Write out the whole listing below exactly, skipping each picture.

• THE DATA
>>>>>

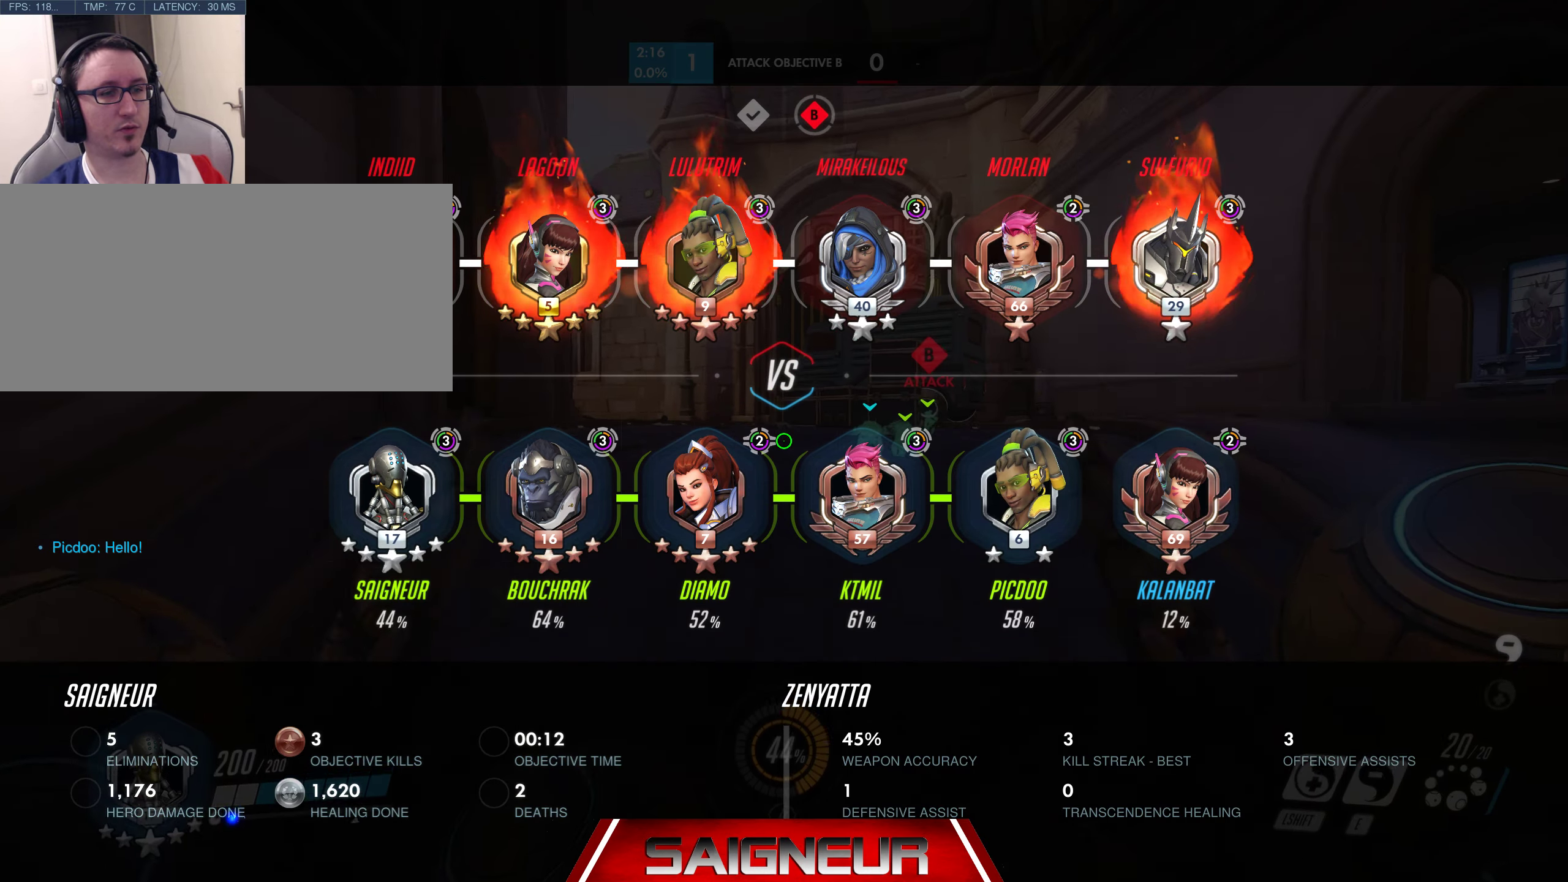
{"keys": ["tab", "w"], "mouse": [], "events": []}
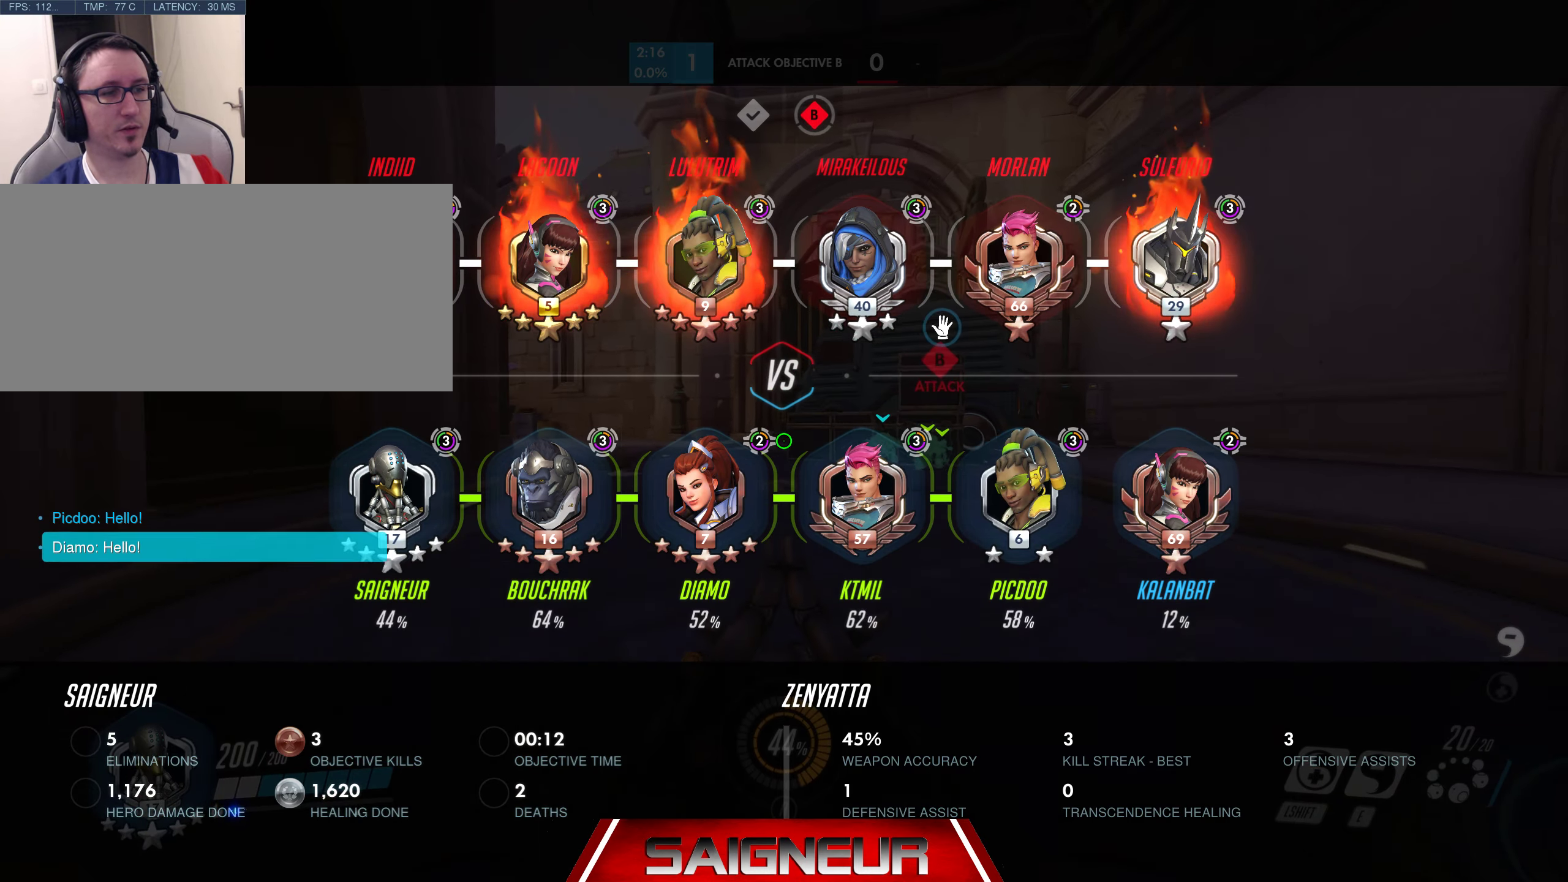
{"keys": ["tab", "w"], "mouse": [], "events": [[33, "tab", "up"], [183, "tab", "down"]]}
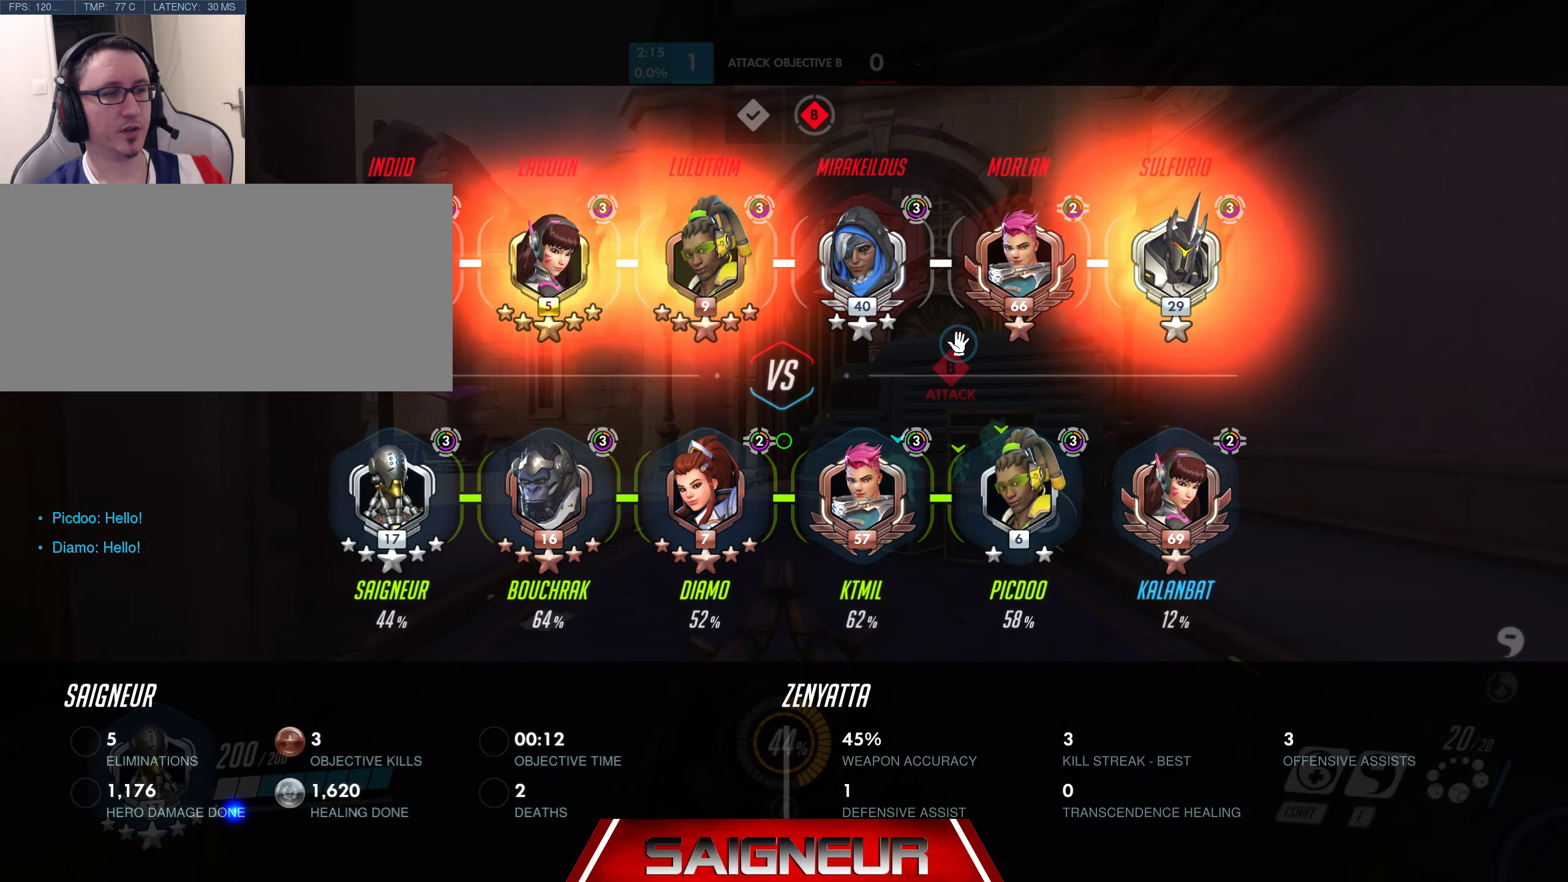
{"keys": ["tab", "w"], "mouse": [], "events": []}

<<<<<

• WRITTEN SOLUTION
{"keys": ["tab", "w"], "mouse": [], "events": []}
{"keys": ["tab", "w"], "mouse": [], "events": [[33, "tab", "up"], [183, "tab", "down"]]}
{"keys": ["tab", "w"], "mouse": [], "events": []}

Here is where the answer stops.